Externaliser la guerre ?
Outsourcing warfare?
Why not subcontract or privatise war? Indeed, why not, so long as the same reactivity and levels of security and operability as those offered by regular forces can be achieved? That said, such a formula must not be an excuse for getting round lack of capability.
Au XVIe siècle, l’armateur Jean Ango et ses corsaires dieppois étaient si redoutablement puissants qu’ils contraignirent l’Empereur Charles Quint à signer la paix de Crépy avec Francois Ier. Au XVIIe siècle, les Anglais, ruinés par la guerre au commerce des corsaires français, signèrent la paix de Ryswick à l’avantage de la France.
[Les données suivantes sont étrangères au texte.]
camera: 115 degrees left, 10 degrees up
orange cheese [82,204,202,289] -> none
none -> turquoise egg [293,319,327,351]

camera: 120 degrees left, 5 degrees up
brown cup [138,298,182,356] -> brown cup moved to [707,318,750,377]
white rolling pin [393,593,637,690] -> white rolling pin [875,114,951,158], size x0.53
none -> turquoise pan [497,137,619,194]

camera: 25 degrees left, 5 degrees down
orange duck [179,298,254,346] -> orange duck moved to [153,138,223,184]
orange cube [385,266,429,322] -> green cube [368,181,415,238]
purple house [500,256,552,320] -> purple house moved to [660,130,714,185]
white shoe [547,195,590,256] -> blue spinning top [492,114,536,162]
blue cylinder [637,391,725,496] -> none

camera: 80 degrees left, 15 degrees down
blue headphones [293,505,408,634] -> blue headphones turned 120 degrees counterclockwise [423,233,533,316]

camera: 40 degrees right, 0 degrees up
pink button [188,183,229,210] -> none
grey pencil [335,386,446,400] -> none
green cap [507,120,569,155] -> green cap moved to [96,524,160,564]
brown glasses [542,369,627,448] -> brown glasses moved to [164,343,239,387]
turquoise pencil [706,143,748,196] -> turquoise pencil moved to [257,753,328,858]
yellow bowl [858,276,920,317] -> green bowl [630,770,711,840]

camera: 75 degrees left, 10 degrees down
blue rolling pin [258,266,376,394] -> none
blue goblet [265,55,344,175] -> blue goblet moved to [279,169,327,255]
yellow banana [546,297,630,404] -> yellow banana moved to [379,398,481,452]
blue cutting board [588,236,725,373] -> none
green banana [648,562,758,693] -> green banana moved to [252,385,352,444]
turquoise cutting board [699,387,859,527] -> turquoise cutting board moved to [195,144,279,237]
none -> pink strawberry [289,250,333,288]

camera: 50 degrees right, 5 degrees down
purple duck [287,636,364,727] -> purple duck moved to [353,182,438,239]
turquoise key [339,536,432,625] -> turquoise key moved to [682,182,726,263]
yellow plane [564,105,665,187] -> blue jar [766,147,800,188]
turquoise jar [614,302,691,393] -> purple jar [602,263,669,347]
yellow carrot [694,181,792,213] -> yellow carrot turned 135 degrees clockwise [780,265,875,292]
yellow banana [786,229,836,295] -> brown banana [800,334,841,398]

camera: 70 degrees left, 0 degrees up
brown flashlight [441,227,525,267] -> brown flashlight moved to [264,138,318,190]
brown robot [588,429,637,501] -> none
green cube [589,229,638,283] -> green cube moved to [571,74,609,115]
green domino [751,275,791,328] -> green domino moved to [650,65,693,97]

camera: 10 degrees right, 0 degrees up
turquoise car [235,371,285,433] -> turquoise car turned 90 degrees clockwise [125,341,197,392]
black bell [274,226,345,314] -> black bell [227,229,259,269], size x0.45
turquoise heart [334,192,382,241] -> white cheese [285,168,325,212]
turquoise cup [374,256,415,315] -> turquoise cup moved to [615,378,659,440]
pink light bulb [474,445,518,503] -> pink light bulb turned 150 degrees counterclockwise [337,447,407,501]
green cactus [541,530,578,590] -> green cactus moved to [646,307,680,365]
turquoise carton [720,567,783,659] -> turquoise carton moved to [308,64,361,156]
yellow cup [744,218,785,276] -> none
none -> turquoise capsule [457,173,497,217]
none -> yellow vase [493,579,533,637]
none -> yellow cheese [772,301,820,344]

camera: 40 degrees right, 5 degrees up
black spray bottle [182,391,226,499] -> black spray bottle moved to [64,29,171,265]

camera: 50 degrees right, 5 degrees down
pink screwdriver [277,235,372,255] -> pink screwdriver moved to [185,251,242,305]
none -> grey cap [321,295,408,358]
La Marine royale a pourtant été défaite sur mer, à La Hougue. Les armateurs — armant en course, donc à titre privé — ont fait mieux que sauver le royaume des lys. Réintroduite par les pays anglo-saxons, l’externalisation progresse dans toutes les armées occidentales, y compris dans les théâtres d’opérations. Sous-traiter en opérations est aujourd’hui un mal nécessaire. Les États occidentaux n’ont plus le choix : il leur faut compenser leurs déficits capacitaires et soulager leurs armées, dans un contexte budgétaire contraint. Néanmoins, une opération militaire ne saurait se résumer à un simple calcul économique. Une externalisation mal maîtrisée conduit à une cohorte de risques supplémentaires : étiolement des compétences, réduction de la liberté d’action, voire délégitimation de l’action.
Externaliser : une mode occidentale ?
Sous-traiter présente d’indiscutables avantages en métropole, dans un environnement et un contexte parfaitement connu et maîtrisé. Décision fortement politique, le processus est devenu presque naturel au sein des armées. Néanmoins, il confine parfois au dogme.
Il ne fait pas de doute que l’action des armées s’inscrit aujourd’hui dans un contexte budgétaire contraint, aggravé par la crise financière de 2008-2009. En France, pour l’exécutif, il est indéniable que subsistent encore et toujours des redondances, notamment en métropole. La tentation est donc grande de rationaliser des structures jugées dispendieuses, en appliquant des recettes civiles. La révision générale des politiques publiques (RGPP) française est ainsi fondée sur des critères rationnels et fonctionnels, mais aussi et surtout économiques. Réduire l’emprise du « back-office » — le soutien, présupposé coûteux, surdimensionné et redondant — au profit du « front office » — assimilé aux unités de combat — est un credo politique, d’où procède la volonté actuelle de rationaliser les structures en créant autant de structures interarmées que de besoin. En filigrane, transparaît également le souhait d’externaliser et de se rapprocher de ce rêve néocapitaliste d’une « entreprise sans employés », centrée sur son « cœur de métier ». Les Partenariats public-privé (PPP) sont envisagés sans tabou aucun. La construction du futur ministère de la Défense français à Balard relève de cette logique. La Royal Air Force (RAF) a envisagé de recourir à ce type de contrat pour le ravitaillement en vol de ses avions, fonction pourtant essentielle pour une projection de puissance. La question se pose aujourd’hui pour les futurs ravitailleurs en vol français. La France se propose également d’externaliser ses communications satellitaires militaires, à l’instar des Britanniques et de leur réseau Skynet.